1. STATUTES — LEGISLATIVE INTENT. — It is the duty of the court, in the construction of statutes, to arrive at the legislative will, to be determined primarily from the language of the statute itself, and to sweep aside all obstacles in accomplishing it. 2. STATUTES — AMBIGUITY. — If a statute is susceptible of two constructions, one of which would render it an absurdity and the other would not, the latter will be adopted. 3. MORTGAGES — PLACE OF RECORD OF CHATTEL MORTGAGES. — Under Crawford Moses' Dig., 7380-1, requiring chattel mortgages to be filed for record in the county in which the mortgagor resides or in the district of his residence where the county is divided, recording such a mortgage in the Osceola District of Mississippi County where the property was situated did not create a lien on the property where the mortgagor resided in the Chickasawba District of said county.
Appeal from Mississippi Chancery Court, Osceola District; J. M. Futrell, Chancellor; affirmed.
Reid, Evrard Henderson and C. A. Cunningham, for appellant.
G. B. Segraves, for appellee.
Appellant states correctly that there is but one question involved in this appeal, whether the recording of a mortgage of personal property in the Osceola District of Mississippi County, where the property was situated, while the mortgagor resided in Blytheville, in the Chickasawba District in said county, created a lien on the abstract books mortgaged.
The abstract books were purchased by appellee at a sale duly made by the trustee in bankruptcy, the mortgagor having been declared a bankrupt more than four months after the execution of the mortgage and the record thereof at Osceola, where the books were situated at the time of this suit and in the possession of the appellee company.
A mortgage of personal property does not constitute a lien upon the property mortgaged until the same is filed for record in the recorder's office in the county in which the mortgagor resides, or in the district of his residence where the county is divided into districts.
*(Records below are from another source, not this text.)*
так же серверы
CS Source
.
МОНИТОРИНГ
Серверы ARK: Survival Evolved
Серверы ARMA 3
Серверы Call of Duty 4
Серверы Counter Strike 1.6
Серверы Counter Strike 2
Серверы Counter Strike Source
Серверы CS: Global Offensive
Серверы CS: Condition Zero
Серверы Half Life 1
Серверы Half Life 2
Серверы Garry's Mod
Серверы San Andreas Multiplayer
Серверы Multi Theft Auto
Sections 7380-81, C. M. Digest; Beaver v. Frick Company, 53 Ark. 18, 13 S.W. 134.
By act 81 of 1901 and act 468 of 1919, amendatory thereof, Mississippi County was divided into two judicial districts, designated as the Osceola District and the Chickasawba District, the acts expressly providing that, for all purposes thereof, these districts should be considered as separate and distinct counties, the amendatory act requiring the clerk to keep a record of the sales of lands for taxes, the formation and alteration of school districts, the establishment and location of roads and highways and of ditches and drainage districts, and the alteration thereof, a record for all deeds of trust and mortgages and other instruments required by law to be recorded, "and to record all such instruments pertaining to the property rights of the Chickasawba District, and shall either file or record all chattel mortgages pertaining to personal property in said district in his office in said district, and all such instruments, when so filed or recorded, shall have the same force and effect as if filed or recorded at Osceola, in said county."
Appellant concedes that the recording of the mortgage at Osceola would have created no lien on the property there situate, the mortgagor at the time residing in the Chickasawba District, under the terms of the original act of 1901 creating the two districts of the county, and that proper construction of the act would be controlled by the decisions above cited. He insists, however, that the amendment to the act providing for the filing or recording of chattel mortgages in the Chickasawba District, and that all such instruments, when so filed or recorded, "should have the same force and effect as if filed or recorded at Osceola in said county," changes the effect of the law, and that chattel mortgages pertaining to property situate in the Osceola District create a valid lien when filed or recorded there, so long as the mortgagor resided in Mississippi County, without regard to his being a resident of the Chickasawba District.
The law as amended only pertains to property in the Chickasawba District, and has no reference to chattel mortgages of property in the Osceola District, leaving the law relative thereto as it was prior to the division of the county into districts by the said act of 1901. It is the duty of the court, in the construction of statutes, to arrive at the legislative will, to be determined primarily from the language of the statute itself, and to sweep aside all obstacles in the way of accomplishing it, and if a statute is susceptible of two constructions, one of which would render it an absurdity and the other would not, the latter will be adopted. McDaniel v. Ashworth, 137 Ark. 280, 209 S.W. 646; Standard Oil Co. v. Brodie, 153 Ark. 124, 239 S.W. 753: Southern Surety Co. v. Dardanelle Road Improvement District, 169 Ark. 764, 276 S.W. 1014, 42 A.L.R. 299.
The fair and reasonable construction of the statute dividing the county into two districts and providing, for all purposes of the act, that they should be considered as distinct counties, and the amendment relating expressly to the filing or recording of chattel mortgages in the Chickasawba District, could mean only that such mortgages, when filed or recorded in such district, would create a lien on the property mortgaged under the same conditions as the filing or recording of a chattel mortgage in a county not so divided, and any other construction would render it an absurdity, or amount to a repeal of such statute.
The decree is correct, and must be affirmed. It is so ordered.